WRITTEN TASK 1: Translate this sentence from the forum thread about the officer shootings into Spanish: "I feel for the injured, and the families who lost someone."
WRITTEN TASK 2: Rewrite the stretch of the forum thread about the officer shootings from "## FF-EMT Diver" through "Shishkabob (Apr 4, 2009)", swapping "senseless" for "tragic".
WRITTEN TASK 3: Write the next part of the forum thread about the officer shootings, picking up after its final line.

TEXT SECTION:
BEGIN

Unbelievable.  May the officers rest in peace.

I am glad Pennsylvania has the death penalty.  Hopefully, they will put it to use.


----------



## Hockey (Apr 4, 2009)

And someone hacked his profile...heh


----------



## FF-EMT Diver (Apr 4, 2009)

In the wake of all these senseless shootings lets all pay that xtra amount of attention to the detail around us, we never know what we may be going into. Lets be safe!!


----------



## Shishkabob (Apr 4, 2009)

I feel for the injured, and the families who lost someone.






What the hell does him having supported McCain have to do with anything?

:censored::censored::censored::censored::censored::censored: reporters.


----------



## JonTullos (Apr 4, 2009)

This is absolutely nuts.  My thoughts and prayers go to the officers' families.  

I wonder if there's a violence contaminate in the water supplies.  It seems like there's so much more now.


----------



## CAOX3 (Apr 4, 2009)

Linuss said:


> What the hell does him having supported McCain have to do with anything?

END

RAW DATA:
BEGIN

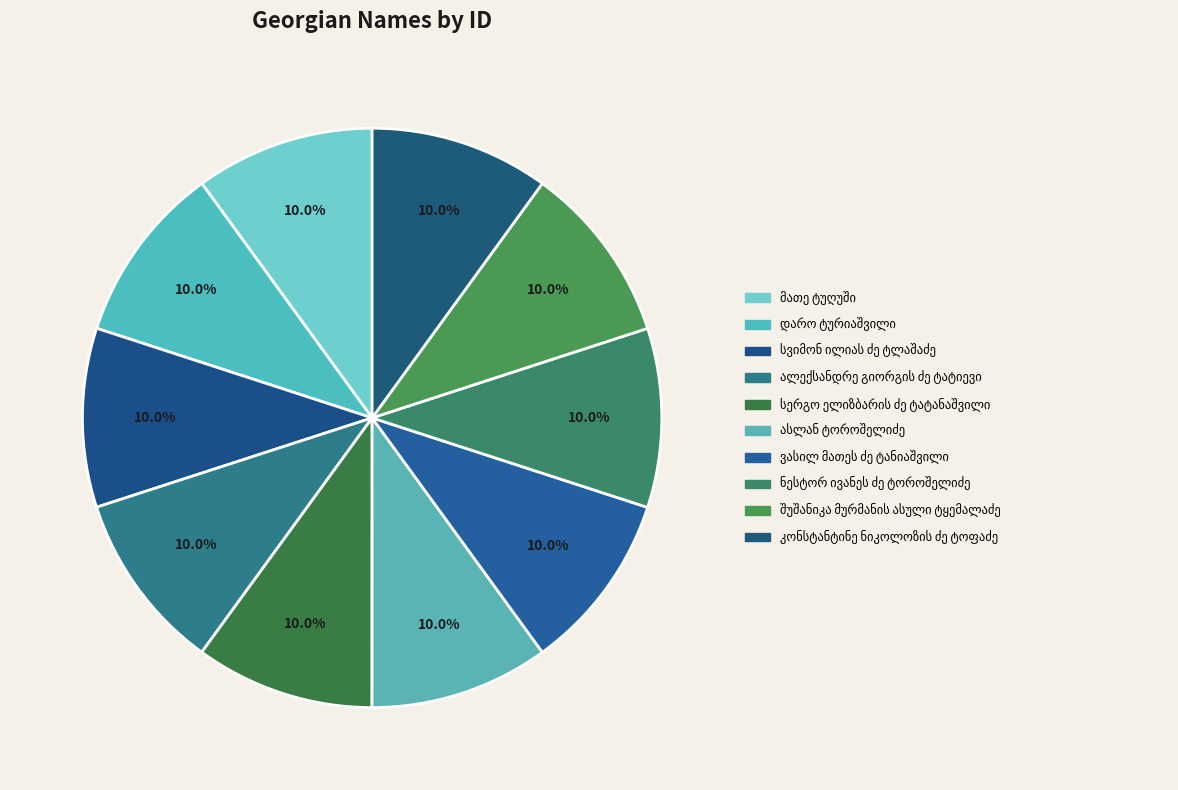

Count the number of slices in the pie.

10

END

TASK OUTPUT 1: Me compadezco de los heridos y de las familias que perdieron a alguien.

TASK OUTPUT 2:
## FF-EMT Diver (Apr 4, 2009)

In the wake of all these tragic shootings lets all pay that xtra amount of attention to the detail around us, we never know what we may be going into. Lets be safe!!


----------



## Shishkabob (Apr 4, 2009)

TASK OUTPUT 3:
> 
> :censored::censored::censored::censored::censored::censored: reporters.



I read that he was worried that Obama was going to take away his right to bear arms.

Sad, this is becoming way to common.


----------



## paemt08 (Apr 6, 2009)

Shoots cops because he's afraid Obama will take away his guns? :wacko: 
My heart goes out to the officers' families and the PPD!


----------



## amberdt03 (Apr 6, 2009)

so a fight over a dog urinating in the house brought the cops to site of ambush. the murderer's mom called 911 so police could remove her son from the house. when the first 2 officers arrived, the mom let them in. they got about 10ft inside, when they were both shot.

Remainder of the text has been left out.